***** GIVEN RECORDS *****

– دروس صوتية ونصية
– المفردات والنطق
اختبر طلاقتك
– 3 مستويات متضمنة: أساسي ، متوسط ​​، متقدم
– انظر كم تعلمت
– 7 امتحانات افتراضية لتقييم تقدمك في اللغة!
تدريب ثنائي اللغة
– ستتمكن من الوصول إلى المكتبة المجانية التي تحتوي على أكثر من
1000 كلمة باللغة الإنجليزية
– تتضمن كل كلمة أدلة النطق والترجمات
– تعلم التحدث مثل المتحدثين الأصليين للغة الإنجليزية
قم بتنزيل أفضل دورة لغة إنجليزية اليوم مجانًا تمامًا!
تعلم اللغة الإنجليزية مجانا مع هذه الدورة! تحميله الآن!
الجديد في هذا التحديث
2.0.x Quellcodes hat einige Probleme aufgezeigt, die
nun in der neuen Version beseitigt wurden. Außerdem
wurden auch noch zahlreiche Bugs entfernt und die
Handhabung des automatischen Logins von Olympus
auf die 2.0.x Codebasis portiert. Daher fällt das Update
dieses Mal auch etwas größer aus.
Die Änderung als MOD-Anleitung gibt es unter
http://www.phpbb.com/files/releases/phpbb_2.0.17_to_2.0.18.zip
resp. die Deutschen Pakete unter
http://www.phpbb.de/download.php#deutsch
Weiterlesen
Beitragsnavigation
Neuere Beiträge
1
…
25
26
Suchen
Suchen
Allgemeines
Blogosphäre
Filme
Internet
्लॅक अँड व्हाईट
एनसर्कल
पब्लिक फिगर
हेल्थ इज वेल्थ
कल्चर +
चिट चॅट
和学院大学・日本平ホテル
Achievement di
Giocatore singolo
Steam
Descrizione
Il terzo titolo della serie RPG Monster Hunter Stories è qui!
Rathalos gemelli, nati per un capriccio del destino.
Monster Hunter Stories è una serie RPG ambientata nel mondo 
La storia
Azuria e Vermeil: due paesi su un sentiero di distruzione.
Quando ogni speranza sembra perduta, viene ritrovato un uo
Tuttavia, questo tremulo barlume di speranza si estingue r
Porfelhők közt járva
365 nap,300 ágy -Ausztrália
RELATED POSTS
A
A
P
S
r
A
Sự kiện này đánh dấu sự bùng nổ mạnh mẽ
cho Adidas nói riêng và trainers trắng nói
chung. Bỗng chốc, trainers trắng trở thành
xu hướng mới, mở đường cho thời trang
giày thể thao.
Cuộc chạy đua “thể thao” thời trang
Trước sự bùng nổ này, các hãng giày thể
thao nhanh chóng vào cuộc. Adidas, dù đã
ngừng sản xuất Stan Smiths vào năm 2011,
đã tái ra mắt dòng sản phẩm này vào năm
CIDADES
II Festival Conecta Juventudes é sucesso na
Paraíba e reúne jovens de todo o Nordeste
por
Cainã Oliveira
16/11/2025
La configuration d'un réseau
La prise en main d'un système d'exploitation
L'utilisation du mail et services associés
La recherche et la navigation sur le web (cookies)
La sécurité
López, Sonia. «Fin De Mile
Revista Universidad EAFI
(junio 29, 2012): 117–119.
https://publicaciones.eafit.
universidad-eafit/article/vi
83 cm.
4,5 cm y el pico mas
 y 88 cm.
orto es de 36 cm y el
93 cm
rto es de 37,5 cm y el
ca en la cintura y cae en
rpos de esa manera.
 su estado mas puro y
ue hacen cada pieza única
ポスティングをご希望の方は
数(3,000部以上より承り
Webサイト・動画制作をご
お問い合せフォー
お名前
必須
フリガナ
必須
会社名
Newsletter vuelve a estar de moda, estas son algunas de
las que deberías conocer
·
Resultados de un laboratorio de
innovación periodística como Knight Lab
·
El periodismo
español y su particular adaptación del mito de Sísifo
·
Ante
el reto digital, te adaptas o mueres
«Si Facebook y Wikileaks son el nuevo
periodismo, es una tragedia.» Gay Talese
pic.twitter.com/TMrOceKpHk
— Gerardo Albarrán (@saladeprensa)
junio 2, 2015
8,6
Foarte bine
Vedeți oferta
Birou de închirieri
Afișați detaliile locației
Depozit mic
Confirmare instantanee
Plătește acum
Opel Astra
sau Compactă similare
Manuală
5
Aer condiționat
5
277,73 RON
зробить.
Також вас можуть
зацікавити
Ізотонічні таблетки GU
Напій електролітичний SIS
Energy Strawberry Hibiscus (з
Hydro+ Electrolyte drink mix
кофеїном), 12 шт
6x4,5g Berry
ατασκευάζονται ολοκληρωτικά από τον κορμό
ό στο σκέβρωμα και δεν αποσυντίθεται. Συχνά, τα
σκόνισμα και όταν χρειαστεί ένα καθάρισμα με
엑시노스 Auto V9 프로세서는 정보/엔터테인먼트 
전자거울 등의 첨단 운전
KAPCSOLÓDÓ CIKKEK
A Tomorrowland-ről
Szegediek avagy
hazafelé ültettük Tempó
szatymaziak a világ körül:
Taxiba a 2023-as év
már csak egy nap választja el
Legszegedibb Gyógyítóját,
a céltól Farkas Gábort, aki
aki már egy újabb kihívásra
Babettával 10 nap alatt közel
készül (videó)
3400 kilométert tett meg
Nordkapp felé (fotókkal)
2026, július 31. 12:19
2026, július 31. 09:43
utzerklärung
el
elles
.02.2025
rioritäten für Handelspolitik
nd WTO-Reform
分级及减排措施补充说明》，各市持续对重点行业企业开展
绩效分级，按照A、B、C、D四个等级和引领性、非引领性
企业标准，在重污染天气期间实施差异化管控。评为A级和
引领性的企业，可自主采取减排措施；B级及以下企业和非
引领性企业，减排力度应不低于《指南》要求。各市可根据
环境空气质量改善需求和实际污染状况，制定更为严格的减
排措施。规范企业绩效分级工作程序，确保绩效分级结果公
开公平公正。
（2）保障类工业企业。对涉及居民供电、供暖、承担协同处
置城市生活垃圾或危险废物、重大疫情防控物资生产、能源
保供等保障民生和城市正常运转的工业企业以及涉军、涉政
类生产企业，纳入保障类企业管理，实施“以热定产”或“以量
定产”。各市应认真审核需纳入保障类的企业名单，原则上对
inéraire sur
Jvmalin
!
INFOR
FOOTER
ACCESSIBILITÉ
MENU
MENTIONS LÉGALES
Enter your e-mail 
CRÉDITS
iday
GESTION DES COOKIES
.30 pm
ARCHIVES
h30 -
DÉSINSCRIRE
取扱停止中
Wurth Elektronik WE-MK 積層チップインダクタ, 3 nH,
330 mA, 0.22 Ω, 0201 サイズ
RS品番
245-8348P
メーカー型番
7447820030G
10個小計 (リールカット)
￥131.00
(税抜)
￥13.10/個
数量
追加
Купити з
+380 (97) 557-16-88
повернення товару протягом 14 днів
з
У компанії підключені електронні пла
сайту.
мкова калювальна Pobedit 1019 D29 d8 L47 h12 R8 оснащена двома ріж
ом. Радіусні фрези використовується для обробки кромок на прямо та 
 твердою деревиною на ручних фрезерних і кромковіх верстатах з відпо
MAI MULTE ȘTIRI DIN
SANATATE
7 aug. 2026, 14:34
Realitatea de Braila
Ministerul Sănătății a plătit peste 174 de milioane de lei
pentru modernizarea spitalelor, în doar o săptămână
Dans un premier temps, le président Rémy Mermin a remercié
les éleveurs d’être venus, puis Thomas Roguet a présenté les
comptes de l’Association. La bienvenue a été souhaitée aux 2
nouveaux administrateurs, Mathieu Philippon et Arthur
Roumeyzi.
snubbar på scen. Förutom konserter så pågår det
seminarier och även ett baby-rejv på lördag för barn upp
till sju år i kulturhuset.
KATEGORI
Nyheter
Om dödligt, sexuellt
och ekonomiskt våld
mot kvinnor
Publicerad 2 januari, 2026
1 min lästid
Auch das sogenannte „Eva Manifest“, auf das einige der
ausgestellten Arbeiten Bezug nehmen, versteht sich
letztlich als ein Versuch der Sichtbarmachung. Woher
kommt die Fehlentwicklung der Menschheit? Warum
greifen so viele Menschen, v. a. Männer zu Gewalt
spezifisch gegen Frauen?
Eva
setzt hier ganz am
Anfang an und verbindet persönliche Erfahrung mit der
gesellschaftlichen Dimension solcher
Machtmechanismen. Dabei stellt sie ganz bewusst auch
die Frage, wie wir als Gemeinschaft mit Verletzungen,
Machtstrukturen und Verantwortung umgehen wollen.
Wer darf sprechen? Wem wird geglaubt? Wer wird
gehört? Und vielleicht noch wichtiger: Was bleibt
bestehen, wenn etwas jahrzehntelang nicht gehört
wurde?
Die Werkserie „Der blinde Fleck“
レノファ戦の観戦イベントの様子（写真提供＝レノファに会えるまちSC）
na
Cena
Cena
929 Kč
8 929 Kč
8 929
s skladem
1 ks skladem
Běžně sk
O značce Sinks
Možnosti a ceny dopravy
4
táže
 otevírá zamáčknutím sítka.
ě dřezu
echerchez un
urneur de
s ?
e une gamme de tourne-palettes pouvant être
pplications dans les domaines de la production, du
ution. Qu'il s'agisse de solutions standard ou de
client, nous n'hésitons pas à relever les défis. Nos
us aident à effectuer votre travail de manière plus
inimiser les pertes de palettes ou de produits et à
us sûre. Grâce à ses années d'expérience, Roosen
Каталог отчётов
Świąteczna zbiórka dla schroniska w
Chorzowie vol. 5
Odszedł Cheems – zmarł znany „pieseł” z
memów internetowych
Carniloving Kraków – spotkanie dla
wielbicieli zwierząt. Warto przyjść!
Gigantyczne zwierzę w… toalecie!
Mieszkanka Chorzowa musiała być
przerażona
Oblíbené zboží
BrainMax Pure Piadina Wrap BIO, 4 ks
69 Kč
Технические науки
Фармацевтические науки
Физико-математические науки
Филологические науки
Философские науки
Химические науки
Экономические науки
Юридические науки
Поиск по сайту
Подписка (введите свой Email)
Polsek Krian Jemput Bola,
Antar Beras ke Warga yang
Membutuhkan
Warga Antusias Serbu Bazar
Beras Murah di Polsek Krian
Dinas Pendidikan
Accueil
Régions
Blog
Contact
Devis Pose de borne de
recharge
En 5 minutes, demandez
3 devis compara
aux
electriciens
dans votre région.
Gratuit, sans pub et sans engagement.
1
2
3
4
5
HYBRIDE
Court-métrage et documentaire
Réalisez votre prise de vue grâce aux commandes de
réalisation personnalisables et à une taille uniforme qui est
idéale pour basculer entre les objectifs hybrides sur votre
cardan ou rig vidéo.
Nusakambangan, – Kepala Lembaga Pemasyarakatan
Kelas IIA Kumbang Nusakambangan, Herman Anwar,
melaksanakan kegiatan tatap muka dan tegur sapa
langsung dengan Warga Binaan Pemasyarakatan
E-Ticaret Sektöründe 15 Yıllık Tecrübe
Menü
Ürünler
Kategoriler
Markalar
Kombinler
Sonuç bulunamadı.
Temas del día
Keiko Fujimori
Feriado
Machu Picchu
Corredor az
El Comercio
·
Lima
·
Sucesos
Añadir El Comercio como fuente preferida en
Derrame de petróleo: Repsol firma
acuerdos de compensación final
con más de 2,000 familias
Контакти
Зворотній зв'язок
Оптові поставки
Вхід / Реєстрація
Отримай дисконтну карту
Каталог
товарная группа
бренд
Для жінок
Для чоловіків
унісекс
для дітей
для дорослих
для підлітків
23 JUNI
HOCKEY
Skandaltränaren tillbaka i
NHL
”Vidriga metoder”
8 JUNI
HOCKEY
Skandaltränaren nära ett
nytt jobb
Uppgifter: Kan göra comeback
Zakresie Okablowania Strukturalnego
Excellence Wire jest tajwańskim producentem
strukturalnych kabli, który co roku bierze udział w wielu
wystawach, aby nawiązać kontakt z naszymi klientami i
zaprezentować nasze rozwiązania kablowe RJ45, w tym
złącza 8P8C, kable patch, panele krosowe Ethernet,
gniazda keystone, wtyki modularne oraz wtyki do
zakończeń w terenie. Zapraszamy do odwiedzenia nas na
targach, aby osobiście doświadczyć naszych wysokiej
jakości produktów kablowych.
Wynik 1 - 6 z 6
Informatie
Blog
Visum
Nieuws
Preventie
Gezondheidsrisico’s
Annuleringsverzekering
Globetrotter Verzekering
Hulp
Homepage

*****

A single figure is the answer: the number of lines in the listing where "como" occurs.

2